The Allentown Pennsylvania native admits that being famous and dealing with a mental illness is a whole different beast. She tried to remember that her feelings are often irrational, and that helps her cope.
“It’s funny when insecurity hits you. Sometimes I feel I know the world so well, but then…it’s so debilitating. You’re like, ‘What am I doing here? No one wants to see me. Why are you taking my picture?'” Seyfried said. “It’s stupid, it’s irrational, and it’s not all about me, but I make it about me because I’m insecure.”
For now, when things get too out of control for Seyfried, she can retreat about 100 miles north of New York City to upstate New York estate.
“I love this place so much. I love this town! There’s a little strip mall. But it’s a cute strip mall. There’s a Dunkin’ Donuts, a reflexology place. Even the grocery store is special. It’s the classic small-town grocery. There’s a lot of local things happening. And then I go to the farm stand. Everything you get is absolutely local. But I also have a garden. Kale. Romaine. I just planted blueberries last year. Tomatoes aren’t out yet,” she said.

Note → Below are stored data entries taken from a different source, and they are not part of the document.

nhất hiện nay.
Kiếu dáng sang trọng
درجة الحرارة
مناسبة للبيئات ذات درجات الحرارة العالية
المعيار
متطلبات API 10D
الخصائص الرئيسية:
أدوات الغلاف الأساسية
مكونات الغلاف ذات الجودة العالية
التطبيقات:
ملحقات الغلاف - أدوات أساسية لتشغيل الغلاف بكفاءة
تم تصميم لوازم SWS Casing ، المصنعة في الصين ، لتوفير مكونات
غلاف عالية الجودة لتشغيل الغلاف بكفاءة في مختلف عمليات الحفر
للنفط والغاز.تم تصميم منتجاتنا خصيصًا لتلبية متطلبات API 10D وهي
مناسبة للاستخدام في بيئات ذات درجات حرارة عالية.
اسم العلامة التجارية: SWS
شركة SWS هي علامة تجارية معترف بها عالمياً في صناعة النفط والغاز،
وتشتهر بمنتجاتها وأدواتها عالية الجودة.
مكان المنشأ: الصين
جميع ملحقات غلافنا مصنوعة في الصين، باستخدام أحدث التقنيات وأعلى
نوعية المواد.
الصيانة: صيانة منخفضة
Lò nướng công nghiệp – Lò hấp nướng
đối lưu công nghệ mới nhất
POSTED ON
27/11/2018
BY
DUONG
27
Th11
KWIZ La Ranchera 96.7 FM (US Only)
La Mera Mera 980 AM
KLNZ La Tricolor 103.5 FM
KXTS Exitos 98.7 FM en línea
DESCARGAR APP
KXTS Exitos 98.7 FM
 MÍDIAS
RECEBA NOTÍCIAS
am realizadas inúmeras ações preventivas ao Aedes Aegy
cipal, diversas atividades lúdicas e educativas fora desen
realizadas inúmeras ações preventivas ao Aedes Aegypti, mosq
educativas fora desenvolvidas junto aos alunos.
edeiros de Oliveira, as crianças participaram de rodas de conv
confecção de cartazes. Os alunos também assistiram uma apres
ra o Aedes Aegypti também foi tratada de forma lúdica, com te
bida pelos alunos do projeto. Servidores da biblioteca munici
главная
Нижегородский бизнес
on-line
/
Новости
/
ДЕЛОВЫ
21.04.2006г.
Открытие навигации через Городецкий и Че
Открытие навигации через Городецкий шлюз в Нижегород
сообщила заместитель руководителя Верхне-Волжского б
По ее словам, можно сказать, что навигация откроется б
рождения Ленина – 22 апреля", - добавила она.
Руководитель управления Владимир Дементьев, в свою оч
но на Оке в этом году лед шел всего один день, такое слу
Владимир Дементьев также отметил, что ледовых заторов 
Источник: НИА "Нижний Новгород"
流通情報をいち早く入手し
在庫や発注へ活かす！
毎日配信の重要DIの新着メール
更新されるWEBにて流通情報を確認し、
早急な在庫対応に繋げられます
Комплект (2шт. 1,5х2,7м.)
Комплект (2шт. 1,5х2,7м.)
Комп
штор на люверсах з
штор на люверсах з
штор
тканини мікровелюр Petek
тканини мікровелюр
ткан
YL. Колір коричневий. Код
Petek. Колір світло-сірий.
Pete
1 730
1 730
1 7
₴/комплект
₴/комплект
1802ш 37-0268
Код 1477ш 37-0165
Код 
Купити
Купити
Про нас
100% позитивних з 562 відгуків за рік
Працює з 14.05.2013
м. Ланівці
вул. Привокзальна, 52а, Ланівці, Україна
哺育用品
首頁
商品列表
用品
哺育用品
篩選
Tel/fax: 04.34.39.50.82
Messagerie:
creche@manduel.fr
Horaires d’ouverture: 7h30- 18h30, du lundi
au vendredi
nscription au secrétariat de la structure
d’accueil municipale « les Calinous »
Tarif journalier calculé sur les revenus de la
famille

Seyfried and fiance Thomas Sadoski are planning big things for their home including turning the property into a small farm.
“We have a whole new design for the property. We’re going to get a goat and a pig; they’re going to grow up together, so there shouldn’t be trouble,” she said.
Seyfried already has a dog and two cats. She also has a rooster and four chickens, who plenty of problems of their own. “Now here’s a f–king weird thing: They stopped laying. They didn’t lay for a good six months,” she said. “They have a really good home, and they were super fertile, and then they just stopped. Then we got four more chickens, and the other ones started laying again. I think they’re threatened.”
Seyfried admits farm life might be a far cry from the constant partying of Hollywood, but she’s happy where she is. “I hope I wasn’t too boring,” she said. “If I was, you should feel free to make anything up that you want.”